The Department for Digital, Media & Sport has announced plans to formally bring the General Data Protection Regulation into British law in its new Data Protection Bill.
The EU’s GDPR legislation is due to come into force on 25 May 2018 and will bring in stricter requirements for organisations that process data than are currently required under the Data Protection Act 1998 and will allow the Information Commissioner’s Office to levy fines of up to £17m or 4 per cent of global turnover on organisations that breach the rules.
A statement of intent on the proposed bill, published today, makes it clear that the government intends to maintain the requirements of the GDPR even after the UK leaves the EU in March 2019.
It acknowledges that the GDPR applies only to areas of law for which the EU has oversight.
But it adds: "This means that our own laws will need to apply data protections to other areas, and we intend to apply substantively the same standards to all general data in order to create a clear and coherent data-protection regime."
Although charities will be required to adhere to the GDPR across all aspects of their work, the most controversial area it will have an impact on is fundraising, and the statement of intent reiterates the government’s commitment to enforce the GDPR’s more stringent requirements on consent.
"We will ensure that the default reliance on the use of default opt-out or pre-selected ‘tick boxes’ – which are, in any case, largely ignored – will become a thing of the past," it says.
In a letter to stakeholders accompanying the announcement, Matt Hancock, the Minister of State for Digital, said the government would work with the Information Commissioner to ensure that guidance was available to help organisations navigate the new requirements.
Daniel Fluskey, head of policy and research at the Institute of Fundraising, said: "Reading today’s announcement, we understand that the new Data Protection Bill’s focus is on bringing the GDPR requirements into domestic law ready for the post-Brexit world.
"Charities are continuing to adapt and change how they work, not just to meet new legislative requirements, but to ensure that they are giving the best experience to their supporters. We’ll be looking closely at the details when the bill is published later in the year to ensure any issues affecting fundraisers are considered in the new legislation."

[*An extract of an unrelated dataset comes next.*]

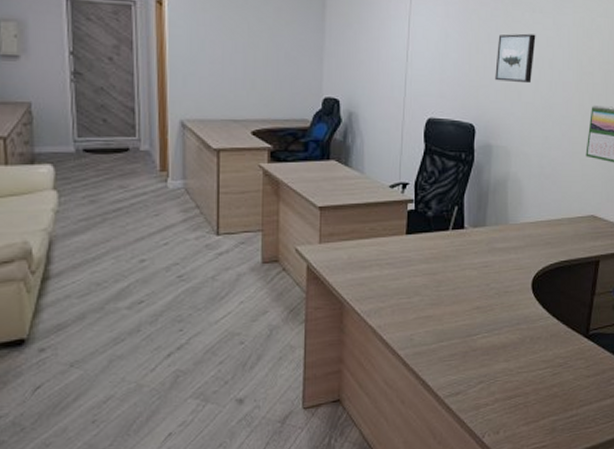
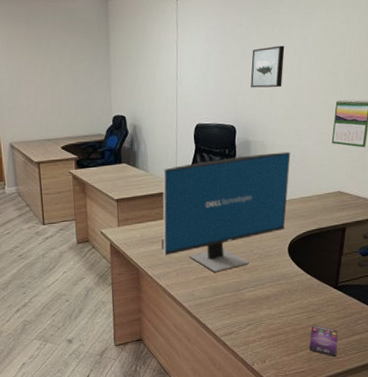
computer monitor: none [374,162,539,311] -> present [161,151,291,273]
smartphone: none [553,384,587,427] -> present [309,325,338,357]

The DCMS also published the responses to its consultation on the areas of the GDPR where the UK has been able to exercise some discretion in how the law is applied.

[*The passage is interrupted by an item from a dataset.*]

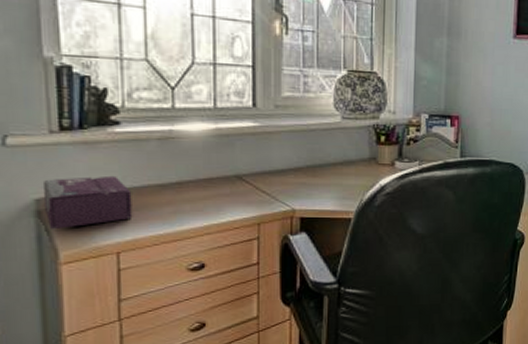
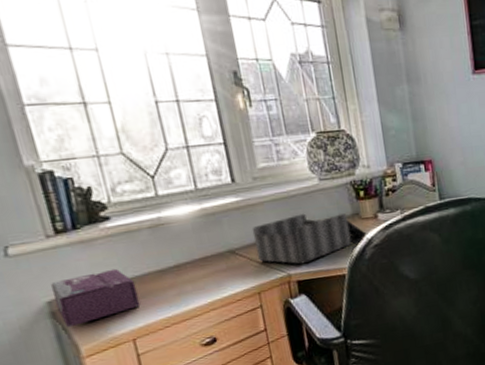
desk organizer: none [264,149,382,201] -> present [252,213,369,265]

The Charity Commission was among those organisations that responded to the consultation.
In its response, the regulator expressed concerns about the GDPR’s requirements for processing sensitive personal data, particularly concerning someone’s criminal convictions, which say that only "bodies vested with official authority" can process such information.
It is not clear whether this would include the commission, and the commission expressed concern that it could "significantly impede its regulation of charities" if it was unable to access information about someone’s previous convictions that would disqualify them from serving as a trustee.
But in its statement of intent, the government says it listened to such concerns and would legislate to extend the right to process personal data on criminal convictions and offences to other organisations.
A spokesman for the DCMS said the bill would be put before parliament after the summer recess and the government was committed to ensuring it was passed before the GDPR came into force.